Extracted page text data
------------------------------------

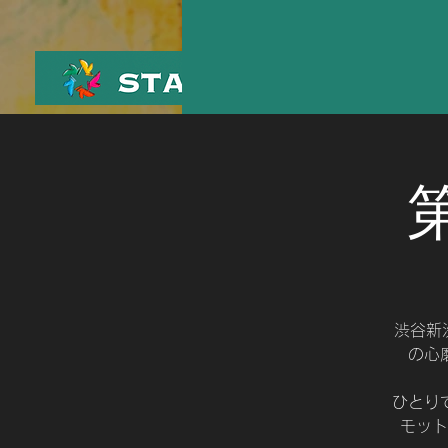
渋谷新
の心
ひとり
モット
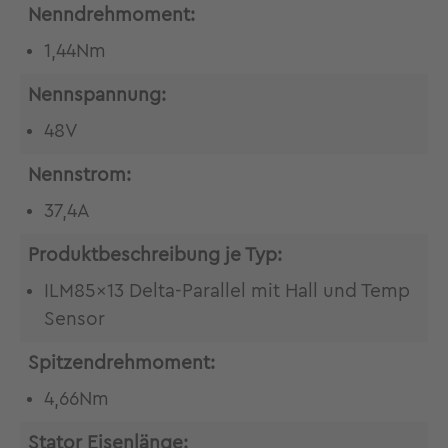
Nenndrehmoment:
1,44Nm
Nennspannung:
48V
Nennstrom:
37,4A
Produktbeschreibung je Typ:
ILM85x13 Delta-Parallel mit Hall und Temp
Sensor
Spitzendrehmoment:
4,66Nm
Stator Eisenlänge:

------------------------------------

Action item
Every entry, word for word: repeat it, but skip the images.

Your response
渋谷新
の心
ひとり
モット
Nenndrehmoment:
1,44Nm
Nennspannung:
48V
Nennstrom:
37,4A
Produktbeschreibung je Typ:
ILM85x13 Delta-Parallel mit Hall und Temp
Sensor
Spitzendrehmoment:
4,66Nm
Stator Eisenlänge:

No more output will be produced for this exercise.